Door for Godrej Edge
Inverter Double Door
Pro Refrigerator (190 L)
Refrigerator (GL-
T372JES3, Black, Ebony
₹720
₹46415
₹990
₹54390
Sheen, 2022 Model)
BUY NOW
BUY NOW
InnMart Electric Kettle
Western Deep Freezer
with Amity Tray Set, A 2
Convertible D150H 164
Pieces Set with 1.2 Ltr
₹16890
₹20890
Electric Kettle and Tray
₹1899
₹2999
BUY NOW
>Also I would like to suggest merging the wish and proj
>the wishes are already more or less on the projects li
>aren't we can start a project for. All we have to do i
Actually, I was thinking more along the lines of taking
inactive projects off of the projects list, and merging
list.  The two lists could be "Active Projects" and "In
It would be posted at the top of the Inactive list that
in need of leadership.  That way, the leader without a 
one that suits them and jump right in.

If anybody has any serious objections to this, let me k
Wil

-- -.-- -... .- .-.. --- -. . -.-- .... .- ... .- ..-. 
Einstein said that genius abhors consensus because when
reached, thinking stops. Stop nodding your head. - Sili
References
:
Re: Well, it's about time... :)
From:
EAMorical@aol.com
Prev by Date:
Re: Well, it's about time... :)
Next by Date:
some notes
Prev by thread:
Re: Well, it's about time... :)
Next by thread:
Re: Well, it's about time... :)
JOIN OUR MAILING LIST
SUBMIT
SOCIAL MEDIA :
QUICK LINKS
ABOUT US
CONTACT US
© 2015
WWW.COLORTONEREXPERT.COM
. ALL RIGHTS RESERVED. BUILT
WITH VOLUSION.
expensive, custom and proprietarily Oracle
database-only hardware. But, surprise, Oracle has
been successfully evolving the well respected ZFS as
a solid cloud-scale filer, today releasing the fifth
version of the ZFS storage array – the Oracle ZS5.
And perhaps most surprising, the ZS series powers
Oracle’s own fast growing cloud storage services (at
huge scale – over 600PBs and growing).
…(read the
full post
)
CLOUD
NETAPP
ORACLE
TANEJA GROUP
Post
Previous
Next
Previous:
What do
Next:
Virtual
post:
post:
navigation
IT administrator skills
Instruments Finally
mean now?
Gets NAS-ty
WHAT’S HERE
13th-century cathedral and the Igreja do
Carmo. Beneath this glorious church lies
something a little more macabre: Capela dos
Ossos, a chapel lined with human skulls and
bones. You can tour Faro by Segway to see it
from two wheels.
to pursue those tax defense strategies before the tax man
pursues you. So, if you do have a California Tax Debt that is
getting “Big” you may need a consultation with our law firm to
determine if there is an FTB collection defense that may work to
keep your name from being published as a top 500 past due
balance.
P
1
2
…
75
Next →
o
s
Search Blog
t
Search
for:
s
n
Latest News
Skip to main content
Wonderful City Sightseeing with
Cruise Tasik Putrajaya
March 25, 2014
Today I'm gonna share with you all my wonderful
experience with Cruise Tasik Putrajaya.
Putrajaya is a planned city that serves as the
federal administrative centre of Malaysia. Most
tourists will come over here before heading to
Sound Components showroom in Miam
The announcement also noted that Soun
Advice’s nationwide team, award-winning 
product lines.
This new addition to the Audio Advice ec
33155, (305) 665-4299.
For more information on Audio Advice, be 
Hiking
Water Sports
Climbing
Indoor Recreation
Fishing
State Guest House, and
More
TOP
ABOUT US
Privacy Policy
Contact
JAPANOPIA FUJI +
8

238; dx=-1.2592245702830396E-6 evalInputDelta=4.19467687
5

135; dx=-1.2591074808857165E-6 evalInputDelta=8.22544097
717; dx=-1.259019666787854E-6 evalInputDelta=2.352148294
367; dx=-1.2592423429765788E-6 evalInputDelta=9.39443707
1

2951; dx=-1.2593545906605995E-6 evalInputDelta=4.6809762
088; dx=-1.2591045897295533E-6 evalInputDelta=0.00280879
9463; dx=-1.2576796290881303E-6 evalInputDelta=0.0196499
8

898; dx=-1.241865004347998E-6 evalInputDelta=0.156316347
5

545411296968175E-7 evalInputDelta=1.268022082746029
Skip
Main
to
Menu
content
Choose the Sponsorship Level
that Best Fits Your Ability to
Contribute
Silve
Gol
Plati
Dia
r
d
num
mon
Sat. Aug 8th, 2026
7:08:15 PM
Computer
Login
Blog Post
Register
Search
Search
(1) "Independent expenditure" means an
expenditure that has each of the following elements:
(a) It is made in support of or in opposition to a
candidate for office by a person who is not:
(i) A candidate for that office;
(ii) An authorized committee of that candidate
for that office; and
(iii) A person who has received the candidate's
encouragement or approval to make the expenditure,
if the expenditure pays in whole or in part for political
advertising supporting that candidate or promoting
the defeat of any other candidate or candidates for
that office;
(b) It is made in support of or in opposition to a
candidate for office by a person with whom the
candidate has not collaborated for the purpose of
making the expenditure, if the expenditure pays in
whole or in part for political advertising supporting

What you will do | An exact reproduction of all the entries above is required.

Answer section |
Door for Godrej Edge
Inverter Double Door
Pro Refrigerator (190 L)
Refrigerator (GL-
T372JES3, Black, Ebony
₹720
₹46415
₹990
₹54390
Sheen, 2022 Model)
BUY NOW
BUY NOW
InnMart Electric Kettle
Western Deep Freezer
with Amity Tray Set, A 2
Convertible D150H 164
Pieces Set with 1.2 Ltr
₹16890
₹20890
Electric Kettle and Tray
₹1899
₹2999
BUY NOW
>Also I would like to suggest merging the wish and proj
>the wishes are already more or less on the projects li
>aren't we can start a project for. All we have to do i
Actually, I was thinking more along the lines of taking
inactive projects off of the projects list, and merging
list.  The two lists could be "Active Projects" and "In
It would be posted at the top of the Inactive list that
in need of leadership.  That way, the leader without a 
one that suits them and jump right in.

If anybody has any serious objections to this, let me k
Wil

-- -.-- -... .- .-.. --- -. . -.-- .... .- ... .- ..-. 
Einstein said that genius abhors consensus because when
reached, thinking stops. Stop nodding your head. - Sili
References
:
Re: Well, it's about time... :)
From:
EAMorical@aol.com
Prev by Date:
Re: Well, it's about time... :)
Next by Date:
some notes
Prev by thread:
Re: Well, it's about time... :)
Next by thread:
Re: Well, it's about time... :)
JOIN OUR MAILING LIST
SUBMIT
SOCIAL MEDIA :
QUICK LINKS
ABOUT US
CONTACT US
© 2015
WWW.COLORTONEREXPERT.COM
. ALL RIGHTS RESERVED. BUILT
WITH VOLUSION.
expensive, custom and proprietarily Oracle
database-only hardware. But, surprise, Oracle has
been successfully evolving the well respected ZFS as
a solid cloud-scale filer, today releasing the fifth
version of the ZFS storage array – the Oracle ZS5.
And perhaps most surprising, the ZS series powers
Oracle’s own fast growing cloud storage services (at
huge scale – over 600PBs and growing).
…(read the
full post
)
CLOUD
NETAPP
ORACLE
TANEJA GROUP
Post
Previous
Next
Previous:
What do
Next:
Virtual
post:
post:
navigation
IT administrator skills
Instruments Finally
mean now?
Gets NAS-ty
WHAT’S HERE
13th-century cathedral and the Igreja do
Carmo. Beneath this glorious church lies
something a little more macabre: Capela dos
Ossos, a chapel lined with human skulls and
bones. You can tour Faro by Segway to see it
from two wheels.
to pursue those tax defense strategies before the tax man
pursues you. So, if you do have a California Tax Debt that is
getting “Big” you may need a consultation with our law firm to
determine if there is an FTB collection defense that may work to
keep your name from being published as a top 500 past due
balance.
P
1
2
…
75
Next →
o
s
Search Blog
t
Search
for:
s
n
Latest News
Skip to main content
Wonderful City Sightseeing with
Cruise Tasik Putrajaya
March 25, 2014
Today I'm gonna share with you all my wonderful
experience with Cruise Tasik Putrajaya.
Putrajaya is a planned city that serves as the
federal administrative centre of Malaysia. Most
tourists will come over here before heading to
Sound Components showroom in Miam
The announcement also noted that Soun
Advice’s nationwide team, award-winning 
product lines.
This new addition to the Audio Advice ec
33155, (305) 665-4299.
For more information on Audio Advice, be 
Hiking
Water Sports
Climbing
Indoor Recreation
Fishing
State Guest House, and
More
TOP
ABOUT US
Privacy Policy
Contact
JAPANOPIA FUJI +
8

238; dx=-1.2592245702830396E-6 evalInputDelta=4.19467687
5

135; dx=-1.2591074808857165E-6 evalInputDelta=8.22544097
717; dx=-1.259019666787854E-6 evalInputDelta=2.352148294
367; dx=-1.2592423429765788E-6 evalInputDelta=9.39443707
1

2951; dx=-1.2593545906605995E-6 evalInputDelta=4.6809762
088; dx=-1.2591045897295533E-6 evalInputDelta=0.00280879
9463; dx=-1.2576796290881303E-6 evalInputDelta=0.0196499
8

898; dx=-1.241865004347998E-6 evalInputDelta=0.156316347
5

545411296968175E-7 evalInputDelta=1.268022082746029
Skip
Main
to
Menu
content
Choose the Sponsorship Level
that Best Fits Your Ability to
Contribute
Silve
Gol
Plati
Dia
r
d
num
mon
Sat. Aug 8th, 2026
7:08:15 PM
Computer
Login
Blog Post
Register
Search
Search
(1) "Independent expenditure" means an
expenditure that has each of the following elements:
(a) It is made in support of or in opposition to a
candidate for office by a person who is not:
(i) A candidate for that office;
(ii) An authorized committee of that candidate
for that office; and
(iii) A person who has received the candidate's
encouragement or approval to make the expenditure,
if the expenditure pays in whole or in part for political
advertising supporting that candidate or promoting
the defeat of any other candidate or candidates for
that office;
(b) It is made in support of or in opposition to a
candidate for office by a person with whom the
candidate has not collaborated for the purpose of
making the expenditure, if the expenditure pays in
whole or in part for political advertising supporting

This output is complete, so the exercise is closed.